[Collected data]

------------------------

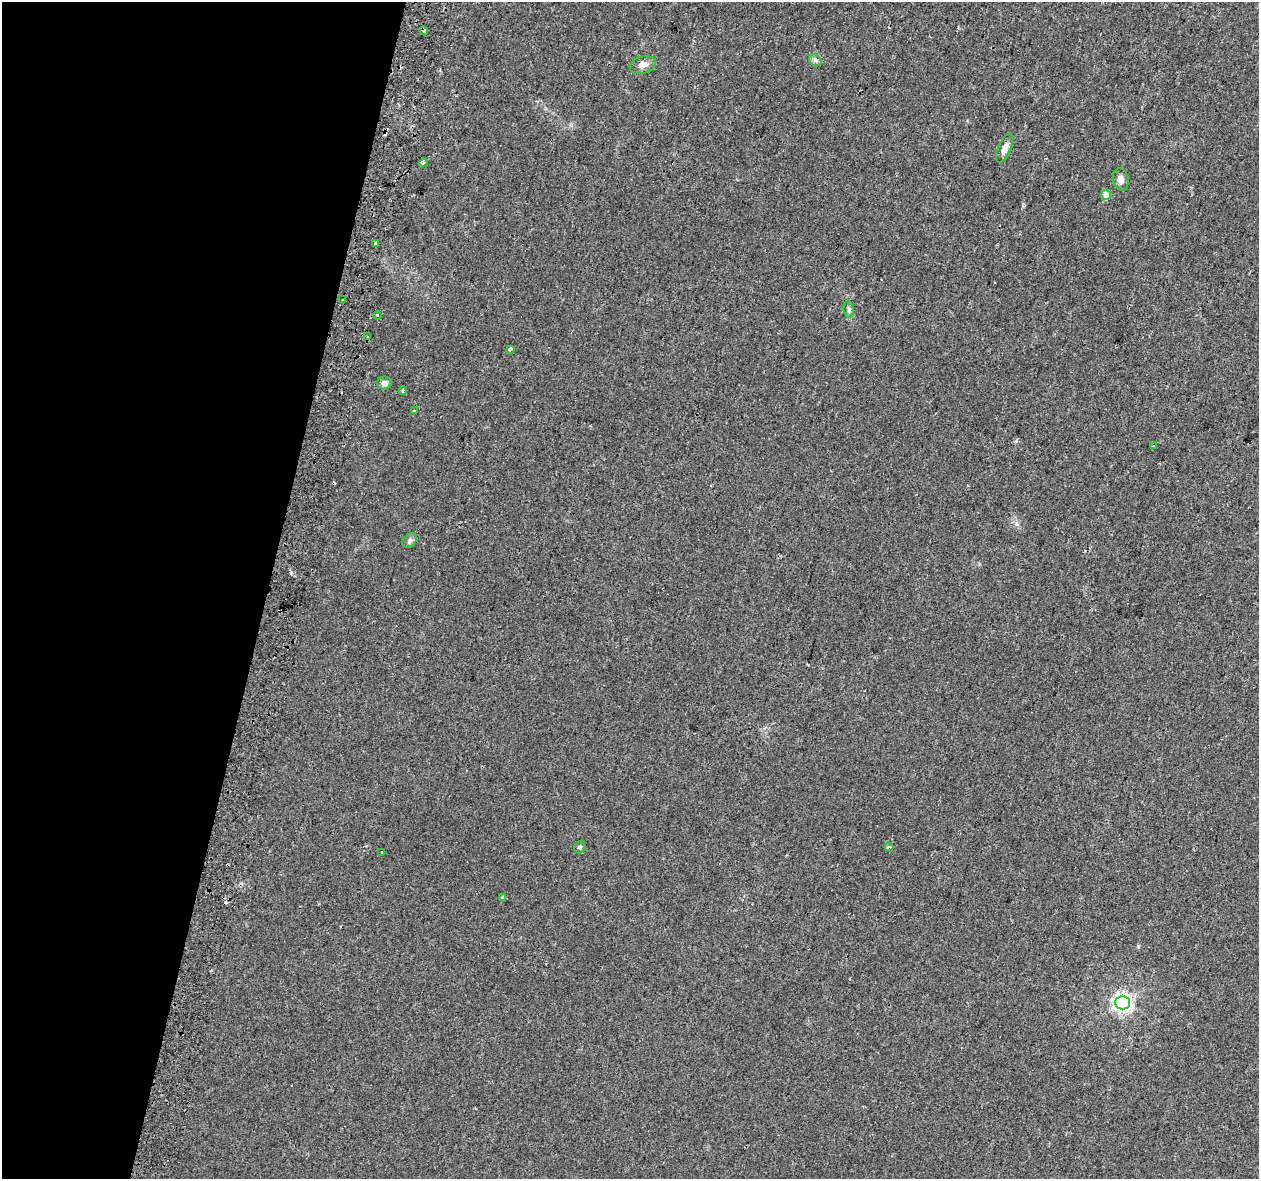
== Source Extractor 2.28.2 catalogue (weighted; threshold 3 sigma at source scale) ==
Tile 9 of 4 x 4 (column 1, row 3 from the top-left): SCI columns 59-1315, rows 1520-2696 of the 5135 x 5332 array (HDU 1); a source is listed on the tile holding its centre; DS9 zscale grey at full resolution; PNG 1261 x 1181 px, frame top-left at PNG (2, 2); each listed source drawn as its Kron ellipse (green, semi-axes under 4 px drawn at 4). Shown black and unused: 21% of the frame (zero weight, under 2 of 3 exposures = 4% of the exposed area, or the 3 px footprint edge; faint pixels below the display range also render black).
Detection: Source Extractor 2.28.2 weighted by HDU 2 'WHT'; one run over the whole footprint, this tile lists its part. Background 0.0306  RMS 0.0051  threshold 0.0229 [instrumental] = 3 sigma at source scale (4.5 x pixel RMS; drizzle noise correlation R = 1.50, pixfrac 1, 0.0396/0.0396 arcsec/px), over >= 5 px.
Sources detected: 27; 4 cosmic-ray / hot-pixel residue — neither listed nor drawn; the other 23 listed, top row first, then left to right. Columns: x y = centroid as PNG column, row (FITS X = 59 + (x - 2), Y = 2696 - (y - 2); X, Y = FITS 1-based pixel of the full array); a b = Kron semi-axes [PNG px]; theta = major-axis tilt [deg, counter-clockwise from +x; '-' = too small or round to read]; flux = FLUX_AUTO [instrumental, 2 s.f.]
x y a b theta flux
423 31 4 3 - 8.7
815 60 7 5 -44 1.2
643 65 13 8 18 3.3
1005 148 15 6 67 3.6
423 163 4 3 - 1
1121 179 11 7 -78 2.8
1106 195 5 5 - 5.7
376 243 4 3 - 4
342 300 3 3 - 2.4
849 309 8 5 -82 1.1
377 315 4 3 - 0.75
368 337 3 3 - 4
510 349 3 3 - 1.9
384 383 8 6 0 1.9
403 391 4 3 - 0.71
414 411 3 3 - 0.7
1153 446 3 2 - 0.36
410 541 8 6 47 1.4
580 847 6 5 - 1.1
889 847 4 4 - 1.7
382 852 3 2 - 0.55
502 897 3 3 - 1.7
1123 1003 7 7 - 240
Overlapping masked pixels (flux is a lower limit): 1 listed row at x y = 423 31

------------------------

> _Request_: Copy the data from its first line through the line with "1123 1003 7 7 - 240", replacing "catalogue" with "catalog" and leaving everything else unchanged. Leave the pictures out.

> _Final result_:
== Source Extractor 2.28.2 catalog (weighted; threshold 3 sigma at source scale) ==
Tile 9 of 4 x 4 (column 1, row 3 from the top-left): SCI columns 59-1315, rows 1520-2696 of the 5135 x 5332 array (HDU 1); a source is listed on the tile holding its centre; DS9 zscale grey at full resolution; PNG 1261 x 1181 px, frame top-left at PNG (2, 2); each listed source drawn as its Kron ellipse (green, semi-axes under 4 px drawn at 4). Shown black and unused: 21% of the frame (zero weight, under 2 of 3 exposures = 4% of the exposed area, or the 3 px footprint edge; faint pixels below the display range also render black).
Detection: Source Extractor 2.28.2 weighted by HDU 2 'WHT'; one run over the whole footprint, this tile lists its part. Background 0.0306  RMS 0.0051  threshold 0.0229 [instrumental] = 3 sigma at source scale (4.5 x pixel RMS; drizzle noise correlation R = 1.50, pixfrac 1, 0.0396/0.0396 arcsec/px), over >= 5 px.
Sources detected: 27; 4 cosmic-ray / hot-pixel residue — neither listed nor drawn; the other 23 listed, top row first, then left to right. Columns: x y = centroid as PNG column, row (FITS X = 59 + (x - 2), Y = 2696 - (y - 2); X, Y = FITS 1-based pixel of the full array); a b = Kron semi-axes [PNG px]; theta = major-axis tilt [deg, counter-clockwise from +x; '-' = too small or round to read]; flux = FLUX_AUTO [instrumental, 2 s.f.]
x y a b theta flux
423 31 4 3 - 8.7
815 60 7 5 -44 1.2
643 65 13 8 18 3.3
1005 148 15 6 67 3.6
423 163 4 3 - 1
1121 179 11 7 -78 2.8
1106 195 5 5 - 5.7
376 243 4 3 - 4
342 300 3 3 - 2.4
849 309 8 5 -82 1.1
377 315 4 3 - 0.75
368 337 3 3 - 4
510 349 3 3 - 1.9
384 383 8 6 0 1.9
403 391 4 3 - 0.71
414 411 3 3 - 0.7
1153 446 3 2 - 0.36
410 541 8 6 47 1.4
580 847 6 5 - 1.1
889 847 4 4 - 1.7
382 852 3 2 - 0.55
502 897 3 3 - 1.7
1123 1003 7 7 - 240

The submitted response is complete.